Now we have significant numbers of women whose number one issue is their right to kill a child in their womb. They claim reproductive rights, but they already have the right not to reproduce. It's called birth control, or abstinence.
The point is that the whole concept of women as morally superior, more compassionate human beings is currently a joke. I don't know what's happened to our female brethren, but it's nothing to be proud of.
The pro-lifers are intentionally misunderstanding the ruling knowing Doctors can treat ectopic pregnancies and other health issues.
It’s not the pro lifers that misunderstand it’s the media spreading fake news.
Why is this even a question?
Doctors: 'Chilling Effect' of Abortion Laws Imperils Women's Lives
“In Texas and another 22 states that have outlawed abortion or expect to soon, doctors are finding themselves in situations that are equally ambiguous and fraught. Early reports from doctors on the frontlines suggest that confusion over the legality of medical procedures is widespread among OB-GYNs, but it doesn't end there. Clinicians who may have to perform procedures on pregnant women are wondering about their legal liability, too. The uncertainty extends to pharmacies, classrooms and the social media pages of medical professionals, many of whom worry what they are legally allowed to say or post. Even if some of that confusion eventually subsides, it puts many pregnant women in immediate peril.”
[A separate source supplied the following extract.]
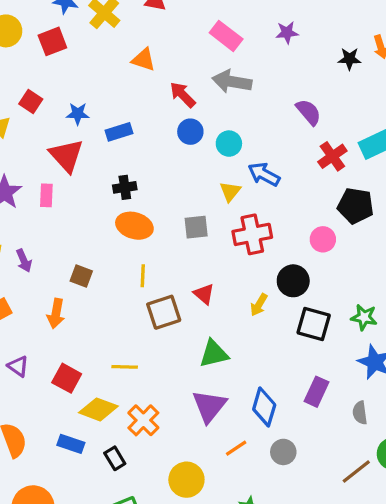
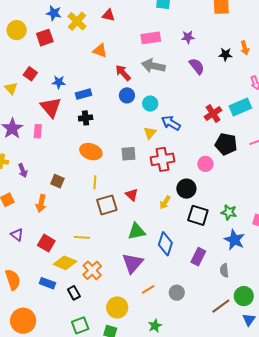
pink rectangle: (226, 36) -> (151, 38), turned -48
purple semicircle: (308, 112) -> (197, 66), moved
black cross: (125, 187) -> (86, 118), moved
blue diamond: (264, 407) -> (165, 244), moved

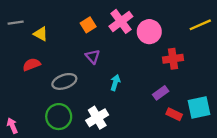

How The End Of Roe Will Affect Gynecological Care
”But as many activists and physicians have noted since a draft of Justice Samuel Alito’s majority opinion in Dobbs leaked on May 2, the end of Roe has implications beyond abortion. What does it mean for embryos produced in IVF but not used? What will it mean for miscarriage and stillbirth care? Will these state laws, many of which impose severe penalties on OB-GYNs for providing abortions, lead to doctors making medical decisions that are in conflict with their training and not in the best interest of the patient? What aspect of basic gynecological and obstetrical care will new abortion restrictions disrupt that no one has realized yet?”
”The American College of Obstetricians and Gynecologists (ACOG) has been blunt about the way the ruling and trigger laws will impact both doctors and patients. “State legislators are taking it upon themselves to define complex medical concepts without reference to medical evidence,” the organization said in an explanation of its May update to its policy on abortion. “It is unacceptable for doctors and health care professionals to be punished, fined, or sued and face imprisonment for delivering evidence-based care.”
”We'll see an increase in complications of pregnancy and maternal mortality simply because more people — and more people with serious health conditions — will be forced to continue their pregnancies to term,” says Dr. Daniel Grossman, M.D., a clinician and director of the Advancing New Standards in Reproductive Health (ANSIRH) research program at the University of California San Francisco.”
Indeed.
This is indeed all the Left wants to focus on - making up stupid things that aren’t abortions that supposedly the pro-life movement was about - because otherwise it exposes the reality that abortion industry was about making cash on a purely elective ending of a child’s life.
Because the Left lies.
Since when have facts and actual science mattered to leftscum? They’re running non-stop “abortion bans will kill women and that’s what Republicans want” type ads where I live.